Here he did a strange thing. On a side table which had escaped the general disaster stood some dishes removed from the chief table, a plate or two, a bread trencher, and a silver decanter of wine. After a moment's thought he drew a chair to this table, laid his sword on it beside the dishes, and, helping himself to food, began to eat and drink, with his eyes on the door. After the lapse of two or three minutes, during which he more than once scanned the room with a strange and inexplicable satisfaction, a knock was heard at the door.

"Enter!" said the Duke, his mouth half-full.

The door opened, and a grizzled man with a square-cut beard stepped in. He wore a breastpiece over a leather coat, and held his steel cap in his hand.

"Shut the door!" the Duke said sharply.

The man did so mechanically, and turned again, and--his mouth opened. After a few seconds of silence "Mon Dieu!" he whispered. "Mon Dieu!"

"He is quite dead," the Duke said, raising his glass to his lips. "But you had better satisfy yourself. When you have done so, listen to me."

Had the Duke been in any other attitude it is probable that the man had turned in a panic, flung the door wide, and yelled for help. But, seeing a stranger calmly eating and drinking and addressing him with a morsel on the point of his knife, the man stared helplessly, and then did mechanically as he was told--stooped, listened, felt for the life that had for ever departed. When he rose again "Now, listen to me," said the other. "I am the Duke of Joyeuse--you know my name? You know me? Yes, I did it. That is not your affair--but I did it. Your affair is with the thing we have next to do. No--she is not dead."

"Mon Dieu!" the man whispered. Old war-dog as he was, his cheeks were sallow, his hand trembled.
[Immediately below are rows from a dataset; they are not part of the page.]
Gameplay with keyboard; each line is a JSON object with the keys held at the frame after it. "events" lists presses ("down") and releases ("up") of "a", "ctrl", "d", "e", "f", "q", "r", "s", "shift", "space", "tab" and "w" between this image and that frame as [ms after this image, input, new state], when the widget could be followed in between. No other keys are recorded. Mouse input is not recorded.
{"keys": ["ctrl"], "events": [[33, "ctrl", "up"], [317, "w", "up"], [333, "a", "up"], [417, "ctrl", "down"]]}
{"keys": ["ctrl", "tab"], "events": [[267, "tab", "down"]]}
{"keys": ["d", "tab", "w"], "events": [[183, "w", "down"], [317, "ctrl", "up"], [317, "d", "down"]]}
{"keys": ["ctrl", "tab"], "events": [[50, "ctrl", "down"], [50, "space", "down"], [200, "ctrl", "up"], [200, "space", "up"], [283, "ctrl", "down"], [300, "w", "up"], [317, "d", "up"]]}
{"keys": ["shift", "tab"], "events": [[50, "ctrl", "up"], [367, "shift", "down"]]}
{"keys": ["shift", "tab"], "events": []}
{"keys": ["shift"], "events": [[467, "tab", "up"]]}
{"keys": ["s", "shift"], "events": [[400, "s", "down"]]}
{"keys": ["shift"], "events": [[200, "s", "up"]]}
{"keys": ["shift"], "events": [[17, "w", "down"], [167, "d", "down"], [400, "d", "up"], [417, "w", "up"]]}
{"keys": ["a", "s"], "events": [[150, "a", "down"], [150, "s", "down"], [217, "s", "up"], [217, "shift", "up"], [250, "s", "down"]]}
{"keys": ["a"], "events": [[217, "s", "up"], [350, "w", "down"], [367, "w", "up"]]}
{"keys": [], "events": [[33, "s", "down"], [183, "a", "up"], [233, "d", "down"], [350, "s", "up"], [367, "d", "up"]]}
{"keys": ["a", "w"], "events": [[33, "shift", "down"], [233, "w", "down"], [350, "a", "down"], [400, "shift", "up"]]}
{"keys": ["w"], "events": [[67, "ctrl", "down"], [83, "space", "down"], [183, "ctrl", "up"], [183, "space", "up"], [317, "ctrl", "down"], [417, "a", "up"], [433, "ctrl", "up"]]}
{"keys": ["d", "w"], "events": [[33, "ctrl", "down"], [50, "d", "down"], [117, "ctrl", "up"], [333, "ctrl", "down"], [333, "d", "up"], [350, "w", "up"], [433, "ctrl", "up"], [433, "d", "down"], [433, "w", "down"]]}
A hundred dead, in the open, on the rampart, under God's sky, had not scared him as this lighted room with its medley of horror and wealth, its curtained windows and its suffocating tapestry, scared him.

"Your affair," the Duke repeated, "is with what is to follow." He raised his glass, and held it between his eye and the light. "Do you take my side or his? He is dead--you see him. I am alive--you know me. Now hear my terms. But first, my man, what do you number?"

The man made an effort, vain for the most part, to collect himself. But he managed to whisper, after a moment's hesitation, that they mustered four hundred and thirty, all told.